Wednesday, July 5, 2017
Eye Clinic Follow Up
I went back in today for a one week follow up of laser surgery for a retinal tear. An acute problem always brings some issues into focus so I thought I would continue on about some comparisons of psychiatry with modern medical technology as well as some of the differences that cast some advantage to psychiatrists. As usual there are always political implications. I have the added advantage of showing the retinal scans from today, courtesy of the clinic. As most patients know, experience with getting results like this from clinics is highly variable. Most of that confusion is a direct result of the Privacy Rule that started under the Clinton administration and ended under the Bush administration. It is complicated by CFR42, a federal regulation that directly impacts the release of sensitive data and the way it can be released. after the recent modification to make it clearer and easier to get date, one of the clinics I go to will no longer e-mail me graphical data. That is the outcome I expected when special interest attorneys get involved in health care law.
The visit itself went very well. The clinic demonstrated the same efficiency. The retinal exam included scans of both eyes by physical examination of only the affected eye. The scribe was in the room and she picked up an error in the original note and corrected it. The conclusion was no change in retinal opacities (blood in the vitreous) - but well sealed off laser site with resolving retinal edema. In the manner of most proceduralists that I have encountered, it was time for questions. No spontaneous advice. I carefully outlined the physical activities that I am involved in and was advised that I could resume with nor restrictions. I had stopped taking 81 mg of aspirin a day on my own initiative and was advised that I could resume that. The only additional information was follow up in 6 weeks and call if problems.
That call if problems is always a tricky proposition. With the retinal opacities from the original tear the large amoeba-like blob over about 1/3 of my visual field was still there, but over the course of the day it comes and goes. At times there are about 20-30 very small black dots floating around in that eye. Given what I know about brain adaptation to let's say prism viewing, I wondered if my brain was adapting to the retinal opacities and only showing me the clear visual field. There were times when it seemed worse, but I concluded that unless it was consistently worse, I should probably not call the clinic. I arrived at that conclusion on my own. but confirmed it with the retinal specialist between now and the next appointment.
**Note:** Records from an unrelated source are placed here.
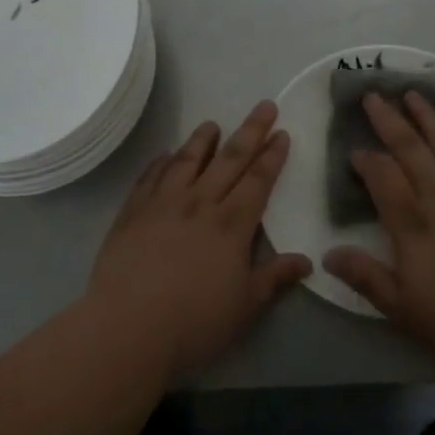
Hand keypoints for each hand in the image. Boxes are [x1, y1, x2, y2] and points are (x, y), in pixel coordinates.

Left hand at [87, 102, 311, 380]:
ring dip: (202, 140)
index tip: (281, 133)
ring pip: (186, 161)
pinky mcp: (132, 212)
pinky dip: (160, 163)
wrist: (128, 328)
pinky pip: (149, 177)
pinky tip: (165, 155)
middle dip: (250, 132)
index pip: (258, 181)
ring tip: (212, 124)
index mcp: (232, 225)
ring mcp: (162, 204)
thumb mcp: (245, 306)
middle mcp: (199, 204)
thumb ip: (274, 278)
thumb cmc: (194, 322)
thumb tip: (306, 261)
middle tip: (263, 106)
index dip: (272, 156)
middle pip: (229, 160)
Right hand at [324, 91, 434, 375]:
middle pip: (409, 150)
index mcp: (412, 225)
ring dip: (425, 117)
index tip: (355, 150)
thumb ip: (367, 278)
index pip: (382, 180)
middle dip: (389, 121)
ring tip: (412, 93)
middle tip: (373, 96)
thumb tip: (328, 253)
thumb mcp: (407, 310)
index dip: (366, 161)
I also thought about the time it takes me to coach patients about how to self monitor and also warn them about rare side effects. I can spend 10-20 minutes on serotonin syndrome, neuroleptic malignant syndrome, prolonged QTc interval, drug induced liver disease, priapism, metabolic syndrome, and diabetes mellitus. And that is after we have discussed progress and medication side effects. When I thought about the complication rates quoted to me for retinal/vitreous detachments and tears and the success rate of laser surgery - I am telling people about many potential complications that are a thousand to ten thousand times less likely to occur.
That is the range I am living in. I am not complaining about it. I think it is much more reasonable to have informed patients who understand that taking a medication is not a walk in the park or a miracle cure. I am concerned that despite my detailed explanations and accompanying literature many people do still not understand it or just ignore it. On the other hand I have had people with known problems like cardiac problems come back and recite everything I told them about potential cardiac problems and what to watch for. The side effect that bothers most people is the potential for weight gain, but most of them can be assured that there is a strategy to deal with that problem. If a medication is effective, people will want to take it even if there are potential problems with it including weight gain and ECG abnormalities.
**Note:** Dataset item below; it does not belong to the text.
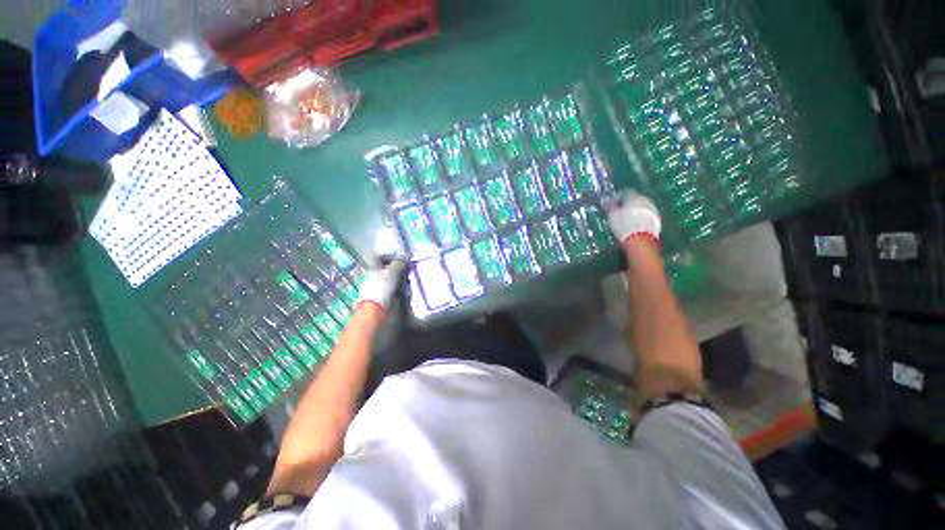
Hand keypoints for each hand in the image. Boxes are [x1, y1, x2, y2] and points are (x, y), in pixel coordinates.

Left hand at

The measurement technology used in ophthalmology is interesting. The human retina is unique enough to allow it to be used for biometric identification. No two retinas are identical and technically even though retinal tears have similar characteristics they are all in a unique biological landscape.
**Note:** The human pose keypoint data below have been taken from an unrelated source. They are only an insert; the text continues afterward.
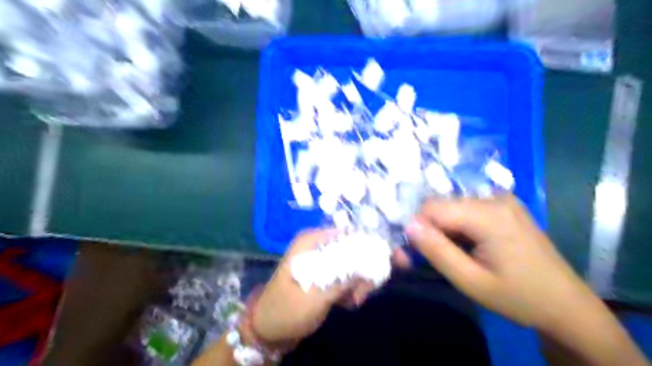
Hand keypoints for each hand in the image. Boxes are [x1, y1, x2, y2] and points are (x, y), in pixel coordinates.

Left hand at [250, 231, 374, 343]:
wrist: (267, 329)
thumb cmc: (286, 310)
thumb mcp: (315, 297)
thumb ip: (343, 282)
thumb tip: (369, 266)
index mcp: (310, 242)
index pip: (344, 233)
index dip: (363, 246)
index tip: (373, 266)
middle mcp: (317, 247)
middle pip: (350, 249)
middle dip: (361, 270)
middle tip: (361, 293)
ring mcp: (320, 261)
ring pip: (350, 263)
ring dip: (357, 282)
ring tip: (353, 301)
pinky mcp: (323, 275)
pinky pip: (344, 275)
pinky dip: (349, 288)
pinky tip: (347, 303)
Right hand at [406, 195, 596, 329]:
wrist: (567, 305)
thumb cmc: (518, 297)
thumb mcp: (470, 281)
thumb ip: (436, 251)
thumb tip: (408, 224)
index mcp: (488, 214)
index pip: (431, 207)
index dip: (419, 228)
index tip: (419, 253)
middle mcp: (494, 198)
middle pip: (442, 205)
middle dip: (431, 229)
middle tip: (437, 258)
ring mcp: (503, 199)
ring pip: (452, 206)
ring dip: (445, 228)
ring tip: (456, 254)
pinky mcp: (505, 205)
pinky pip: (467, 208)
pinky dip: (459, 225)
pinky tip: (470, 245)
Technology clearly differentiates ophthalmology from psychiatry. We remain stuck in the 1960s with an obsessive narrative that classifies but probably does not diagnose. Depending on who you read, phenomenology is there to some degree. Ophthalmologists done't really need to depend on objective descriptions of symptoms - they can see what the problem it. I just read an article on a consensus treatment guideline for depression that adds absolutely nothing to the field beyond what a psychiatrist has learned in residency training in the past 15 years. At the end of the day we have no retinal scan that we can hand a patient and say: "This is your problem and this is what we did to fix it in about 1 hour."
And that is what we need.
George Dawson, MD, DFAPA
Supplementary:
I could not fit this into the body of the post anywhere but age-related retinal and vitreous diseases seem like a major oversight in medical education to me. I studied geriatric psychiatry and geriatric medicine and the major focus was on age related causes of blindness that were essentially chronic illnesses. As far as I can tell age-related acute retinal and vitreous problems are a major epidemic and every physicians should know how to diagnose them and how fast they need to be triaged and referred (fast).